[Saved entries]
......
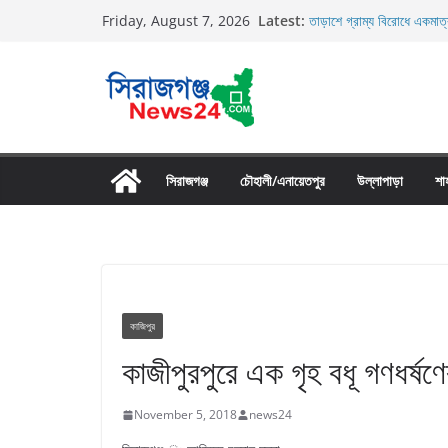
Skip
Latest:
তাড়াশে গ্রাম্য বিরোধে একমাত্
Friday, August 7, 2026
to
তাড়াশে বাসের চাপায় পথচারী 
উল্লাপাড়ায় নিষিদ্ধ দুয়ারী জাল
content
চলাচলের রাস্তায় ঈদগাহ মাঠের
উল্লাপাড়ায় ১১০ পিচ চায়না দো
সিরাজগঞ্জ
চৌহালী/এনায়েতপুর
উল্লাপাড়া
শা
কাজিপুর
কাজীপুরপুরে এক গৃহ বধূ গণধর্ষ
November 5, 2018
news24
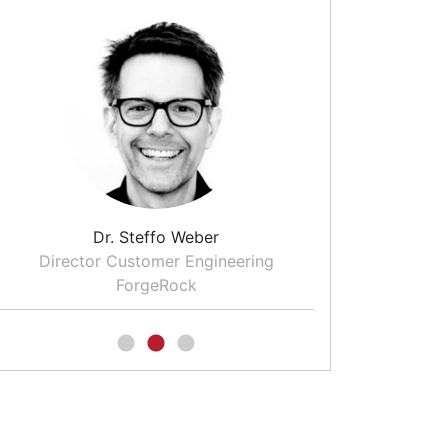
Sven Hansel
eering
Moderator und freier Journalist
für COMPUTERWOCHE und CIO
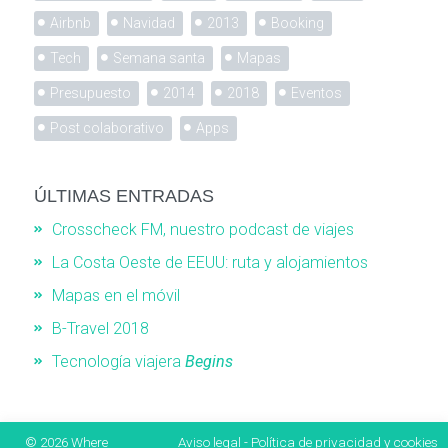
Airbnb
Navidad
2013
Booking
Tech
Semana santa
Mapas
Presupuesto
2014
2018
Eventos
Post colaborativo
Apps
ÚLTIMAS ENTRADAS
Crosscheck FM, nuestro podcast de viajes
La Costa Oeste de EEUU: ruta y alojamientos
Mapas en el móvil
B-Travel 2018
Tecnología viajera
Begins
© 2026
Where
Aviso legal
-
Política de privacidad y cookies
......
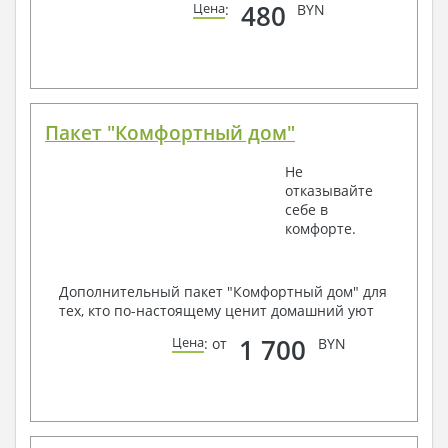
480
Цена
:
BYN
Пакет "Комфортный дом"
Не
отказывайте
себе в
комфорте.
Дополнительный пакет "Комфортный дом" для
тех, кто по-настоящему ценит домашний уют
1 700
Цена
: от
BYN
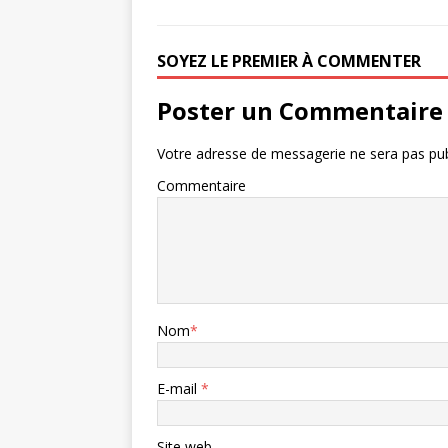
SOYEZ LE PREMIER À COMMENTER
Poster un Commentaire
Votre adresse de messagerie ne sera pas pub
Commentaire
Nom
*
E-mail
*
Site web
......
=== REQUEST ===
Of the records above, print only the lines from the one containing "für COMPUTERWOCHE und CIO" through the one containing "Política de privacidad y cookies", inclusive and unaltered, leaving out pictures.

=== PROBLEM SOLUTION ===
für COMPUTERWOCHE und CIO
Airbnb
Navidad
2013
Booking
Tech
Semana santa
Mapas
Presupuesto
2014
2018
Eventos
Post colaborativo
Apps
ÚLTIMAS ENTRADAS
Crosscheck FM, nuestro podcast de viajes
La Costa Oeste de EEUU: ruta y alojamientos
Mapas en el móvil
B-Travel 2018
Tecnología viajera
Begins
© 2026
Where
Aviso legal
-
Política de privacidad y cookies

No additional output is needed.